Two trucks crashed right in front of the Jeep, and Lawry hit the brakes and twisted the wheel at the same time, throwing the Jeep into a sideswiping skid. Two men were struck down beneath its wheels, and whether they were AOE or Allegiance soldiers Lawry didn’t know. Everything was confused and crazy, the air full of blinding smoke and sparks, and over the screaming and shouting Judd Lawry could hear Macklin laughing as the colonel fired at random targets.
A man with a pistol was suddenly framed in the Jeep’s headlights, and Lawry ran him down. Bullets thunked against the Jeep’s side, and to the left an AOE car exploded, sending its driver tumbling through the air, still gripping a fiery steering wheel.
Between the crashing and skidding vehicles, the infantrymen were locked in savage hand-to-hand combat. Lawry swerved to avoid a burning truck. He heard the shrill whistle of an approaching shell, and his groin shriveled. As he screamed, “We gotta get out of here!” he twisted the wheel violently to the right and sank his foot to the floorboard. The Jeep surged forward, running over two soldiers grappling on the concrete. A tracer bullet whacked into the Jeep’s side, and Lawry heard himself whimper.

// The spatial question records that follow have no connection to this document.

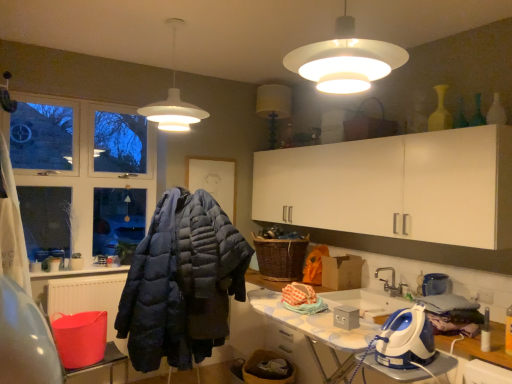
Find the location of a particular element. This screenshot has width=512, height=384. dark blue quilted jacket at center is located at coordinates pos(182,282).

In order to click on white glossy ironing board at lower right in this screenshot , I will do `click(486, 353)`.

Find the location of a particular element. white matte lampshade at upper center, which is the 2th lamp from left to right is located at coordinates (345, 60).

What do you see at coordinates (173, 101) in the screenshot?
I see `white matte pendant light at upper center, which is counted as the 1th lamp, starting from the left` at bounding box center [173, 101].

What is the approximate width of white matte pendant light at upper center, the 2th lamp from the right?

The width of white matte pendant light at upper center, the 2th lamp from the right, is 49.72 centimeters.

Describe the element at coordinates (406, 339) in the screenshot. I see `blue plastic iron at lower right` at that location.

This screenshot has width=512, height=384. What are the coordinates of `dark blue quilted jacket at center` in the screenshot? It's located at (182, 282).

Is white matte pendant light at upper center, the first lamp when ordered from back to front, not near blue plastic iron at lower right?

Yes.

Is white matte pendant light at upper center, the 2th lamp from the right, taller or shorter than blue plastic iron at lower right?

Considering their sizes, white matte pendant light at upper center, the 2th lamp from the right, has more height than blue plastic iron at lower right.

Is point (176, 100) farther from viewer compared to point (379, 355)?

Yes, it is.

Considering the relative positions of white matte pendant light at upper center, which is counted as the 1th lamp, starting from the left, and blue plastic iron at lower right in the image provided, is white matte pendant light at upper center, which is counted as the 1th lamp, starting from the left, to the right of blue plastic iron at lower right from the viewer's perspective?

In fact, white matte pendant light at upper center, which is counted as the 1th lamp, starting from the left, is to the left of blue plastic iron at lower right.

From the image's perspective, between blue plastic iron at lower right and woven brown laundry basket at center, who is located below?

blue plastic iron at lower right, from the image's perspective.

Is point (421, 359) behind point (276, 270)?

No, it is not.

Is blue plastic iron at lower right not within woven brown laundry basket at center?

Yes.

From a real-world perspective, is white matte lampshade at upper center, arranged as the first lamp when viewed from the front, positioned under silver metallic faucet at lower center based on gravity?

Actually, white matte lampshade at upper center, arranged as the first lamp when viewed from the front, is physically above silver metallic faucet at lower center in the real world.

Considering the sizes of objects white matte lampshade at upper center, which is the 1th lamp from right to left, and silver metallic faucet at lower center in the image provided, who is shorter, white matte lampshade at upper center, which is the 1th lamp from right to left, or silver metallic faucet at lower center?

silver metallic faucet at lower center.

Is white matte lampshade at upper center, arranged as the first lamp when viewed from the front, aimed at silver metallic faucet at lower center?

No, white matte lampshade at upper center, arranged as the first lamp when viewed from the front, is not turned towards silver metallic faucet at lower center.

Which of these two, white matte lampshade at upper center, arranged as the first lamp when viewed from the front, or silver metallic faucet at lower center, is smaller?

silver metallic faucet at lower center.

Based on their positions, is woven brown laundry basket at center located to the left or right of white glossy ironing board at lower right?

Based on their positions, woven brown laundry basket at center is located to the left of white glossy ironing board at lower right.

Is the depth of woven brown laundry basket at center greater than that of white glossy ironing board at lower right?

Yes, the depth of woven brown laundry basket at center is greater than that of white glossy ironing board at lower right.

Does woven brown laundry basket at center contain white glossy ironing board at lower right?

“Lieutenant!” Macklin shouted. “Turn the Jeep back—”
And that was all he had time to say, because the earth suddenly shook, and there was a blinding, white-hot blast about ten feet in front of the Jeep. The vehicle shuddered and reared up on its back tires like a frightened horse. Macklin heard Lawry’s strangled scream—and then Macklin jumped for his life as the scorching shock wave of the explosion hit him and almost ripped the uniform off his body. He struck the concrete on his shoulder and heard the shriek of tires and the crash of the Jeep as it was flung into another car.